Transcribe the lines verbatim, beginning with the first one and stopping after the line that contains "Fördereinheiten", with both ends included. Omit the pictures from your answer.

BEGIN

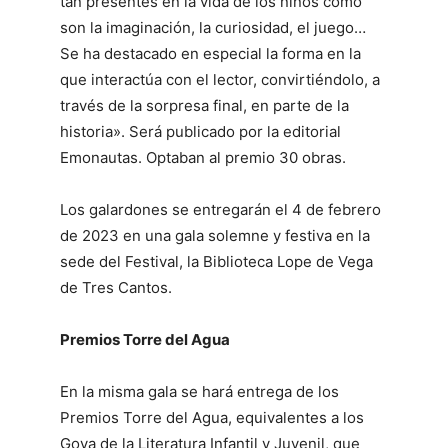
tan presentes en la vida de los niños como
son la imaginación, la curiosidad, el juego…
Se ha destacado en especial la forma en la
que interactúa con el lector, convirtiéndolo, a
través de la sorpresa final, en parte de la
historia». Será publicado por la editorial
Emonautas. Optaban al premio 30 obras.
Los galardones se entregarán el 4 de febrero
de 2023 en una gala solemne y festiva en la
sede del Festival, la Biblioteca Lope de Vega
de Tres Cantos.
Premios Torre del Agua
En la misma gala se hará entrega de los
Premios Torre del Agua, equivalentes a los
Goya de la Literatura Infantil y Juvenil, que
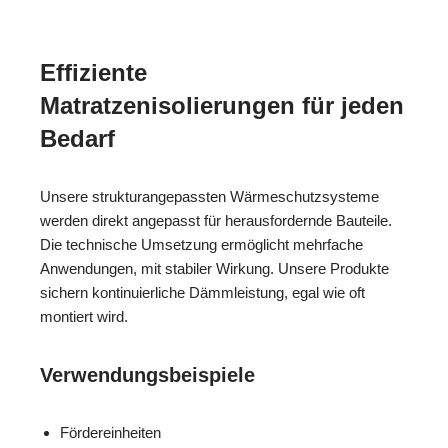
Effiziente
Matratzenisolierungen für jeden
Bedarf
Unsere strukturangepassten Wärmeschutzsysteme
werden direkt angepasst für herausfordernde Bauteile.
Die technische Umsetzung ermöglicht mehrfache
Anwendungen, mit stabiler Wirkung. Unsere Produkte
sichern kontinuierliche Dämmleistung, egal wie oft
montiert wird.
Verwendungsbeispiele
Fördereinheiten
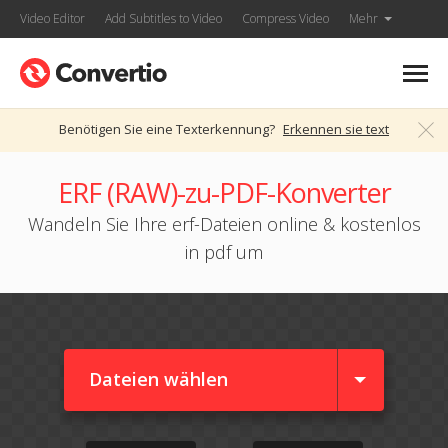
Video Editor
Add Subtitles to Video
Compress Video
Mehr
Benötigen Sie eine Texterkennung?
Erkennen sie text
ERF (RAW)-zu-PDF-Konverter
Wandeln Sie Ihre erf-Dateien online & kostenlos
in pdf um
Dateien wählen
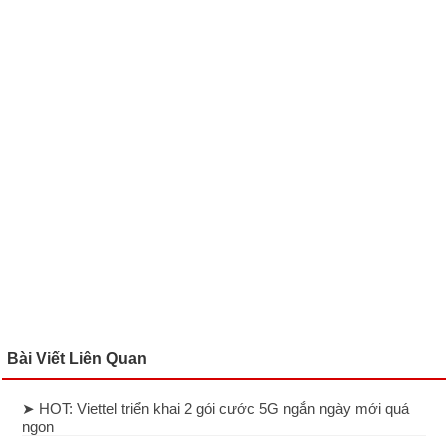
Bài Viết Liên Quan
➤ HOT: Viettel triển khai 2 gói cước 5G ngắn ngày mới quá
ngon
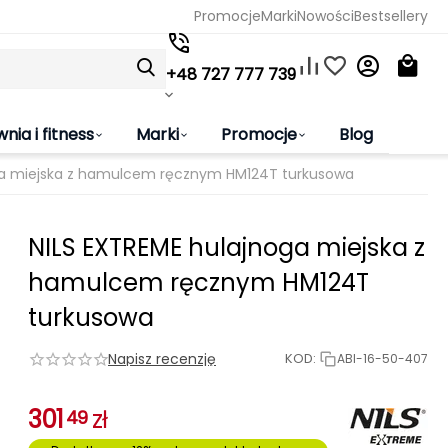
Promocje
Marki
Nowości
Bestsellery
+48 727 777 739
wnia i fitness
Marki
Promocje
Blog
ga miejska z hamulcem ręcznym HM124T turkusowa
NILS EXTREME hulajnoga miejska z
hamulcem ręcznym HM124T
turkusowa
Napisz recenzję
KOD:
ABI-16-50-407
301
zł
49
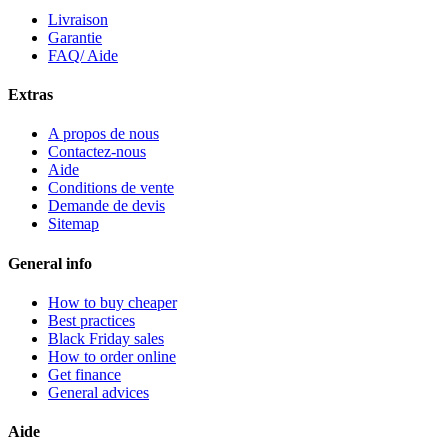
Livraison
Garantie
FAQ/ Aide
Extras
A propos de nous
Contactez-nous
Aide
Conditions de vente
Demande de devis
Sitemap
General info
How to buy cheaper
Best practices
Black Friday sales
How to order online
Get finance
General advices
Aide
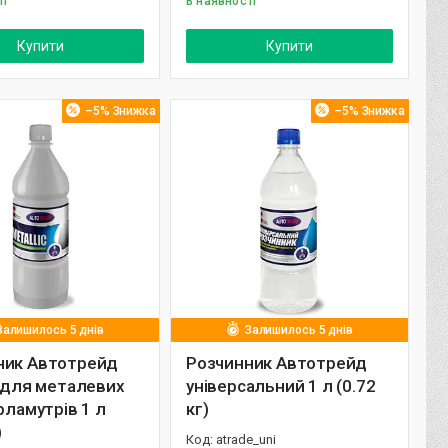
ті
В наявності
Купити
Купити
–5%
–5%
Залишилось 5 днів
Залишилось 5 днів
ник Автотрейд
Розчинник Автотрейд
c для металевих
універсальний 1 л (0.72
ерламутрів 1 л
кг)
)
atrade_uni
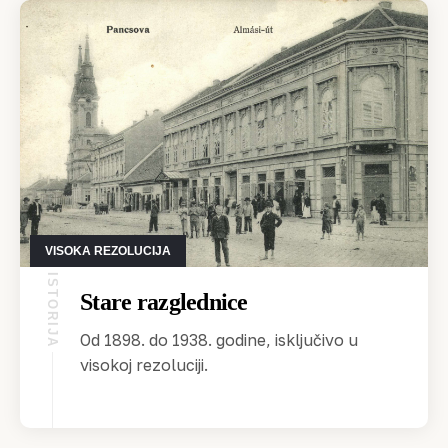
VISOKA REZOLUCIJA
ISTORIJA
Stare razglednice
Od 1898. do 1938. godine, isključivo u
visokoj rezoluciji.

END

Worked solution:
tan presentes en la vida de los niños como
son la imaginación, la curiosidad, el juego…
Se ha destacado en especial la forma en la
que interactúa con el lector, convirtiéndolo, a
través de la sorpresa final, en parte de la
historia». Será publicado por la editorial
Emonautas. Optaban al premio 30 obras.
Los galardones se entregarán el 4 de febrero
de 2023 en una gala solemne y festiva en la
sede del Festival, la Biblioteca Lope de Vega
de Tres Cantos.
Premios Torre del Agua
En la misma gala se hará entrega de los
Premios Torre del Agua, equivalentes a los
Goya de la Literatura Infantil y Juvenil, que
Effiziente
Matratzenisolierungen für jeden
Bedarf
Unsere strukturangepassten Wärmeschutzsysteme
werden direkt angepasst für herausfordernde Bauteile.
Die technische Umsetzung ermöglicht mehrfache
Anwendungen, mit stabiler Wirkung. Unsere Produkte
sichern kontinuierliche Dämmleistung, egal wie oft
montiert wird.
Verwendungsbeispiele
Fördereinheiten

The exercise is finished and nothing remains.